Esse pacote abriu caminho para um filme baseado em sua trajetória, que terá Lorena Comparato como protagonista. Fontes afirmam que o valor total desse acordo também gira em torno de R$ 1 milhão, embora a Netflix nunca confirme publicamente esse tipo de negociação como pagamento direto.

No caso de Suzane, existe ainda um fator que torna tudo mais simbólico e polêmico. Não é a primeira vez que ela recebe para falar sobre o crime que chocou o país e que, agora, está prestes a completar vinte anos.

Alguns anos atrás, quando ainda estava presa em Tremembé, Suzane deu uma entrevista exclusiva para Gugu Liberato. Nos bastidores, estima-se que o valor do acordo tenha sido de aproximadamente R$ 100 mil, além de benefícios como máquinas de costura, que teriam sido oferecidas para que ela pudesse montar um ateliê ao sair da prisão.

Ou seja, ao aceitar participar do novo documentário, Suzane repete um movimento raro — e bastante delicado — de transformar sua própria história criminal em fonte de negociação. O que muda, agora, é o valor envolvido.

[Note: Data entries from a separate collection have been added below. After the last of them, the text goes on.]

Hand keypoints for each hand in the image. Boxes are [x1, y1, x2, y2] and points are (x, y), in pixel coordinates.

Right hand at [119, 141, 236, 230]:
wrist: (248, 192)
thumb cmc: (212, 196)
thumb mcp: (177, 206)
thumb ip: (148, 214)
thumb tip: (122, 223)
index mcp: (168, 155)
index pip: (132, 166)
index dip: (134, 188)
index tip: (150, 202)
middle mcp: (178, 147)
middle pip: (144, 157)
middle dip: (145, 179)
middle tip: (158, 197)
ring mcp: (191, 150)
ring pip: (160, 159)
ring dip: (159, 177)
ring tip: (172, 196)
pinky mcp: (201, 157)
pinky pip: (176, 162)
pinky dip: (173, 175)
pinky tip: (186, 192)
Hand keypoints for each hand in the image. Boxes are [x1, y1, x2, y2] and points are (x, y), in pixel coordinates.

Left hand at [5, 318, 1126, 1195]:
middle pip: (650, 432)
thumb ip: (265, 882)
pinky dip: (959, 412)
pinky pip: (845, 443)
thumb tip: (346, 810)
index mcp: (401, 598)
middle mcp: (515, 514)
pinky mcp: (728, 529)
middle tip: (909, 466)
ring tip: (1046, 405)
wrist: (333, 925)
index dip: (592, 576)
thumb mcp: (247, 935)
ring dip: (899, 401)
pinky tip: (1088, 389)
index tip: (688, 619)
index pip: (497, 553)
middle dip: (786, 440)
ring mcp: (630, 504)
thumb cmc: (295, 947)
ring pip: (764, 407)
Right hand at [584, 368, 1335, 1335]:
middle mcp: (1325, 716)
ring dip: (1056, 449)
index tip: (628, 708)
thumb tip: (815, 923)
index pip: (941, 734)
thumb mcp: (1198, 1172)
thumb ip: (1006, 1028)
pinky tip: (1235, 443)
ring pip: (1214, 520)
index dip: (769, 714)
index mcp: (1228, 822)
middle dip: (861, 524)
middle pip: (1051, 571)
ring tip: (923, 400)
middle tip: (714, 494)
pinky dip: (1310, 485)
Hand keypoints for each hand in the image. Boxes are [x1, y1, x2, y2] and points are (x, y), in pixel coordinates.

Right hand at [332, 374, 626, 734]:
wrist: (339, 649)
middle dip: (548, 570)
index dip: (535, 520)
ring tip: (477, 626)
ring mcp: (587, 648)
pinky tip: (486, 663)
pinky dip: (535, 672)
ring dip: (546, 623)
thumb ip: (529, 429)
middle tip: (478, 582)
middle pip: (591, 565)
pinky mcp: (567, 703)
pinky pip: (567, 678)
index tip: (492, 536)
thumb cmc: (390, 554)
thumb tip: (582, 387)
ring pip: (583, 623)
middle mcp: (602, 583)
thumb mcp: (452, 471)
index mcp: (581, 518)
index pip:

Há ainda um ponto relevante para entender esse mercado: nem Suzane, nem Elize receberam qualquer quantia pela série “Tremembé”, lançada pelo Prime Video. Neste caso, por se tratar de uma obra baseada em fatos já conhecidos, não houve negociação direta com as pessoas retratadas.

Esse contraste evidencia dois caminhos diferentes no universo do true crime: de um lado, produções que remuneram pelo acesso direto aos envolvidos; de outro, aquelas que utilizam apenas registros oficiais e reconstituições. E, como apurou a coluna, quando há acesso direto — ele continua tendo preço. E está cada vez mais alto.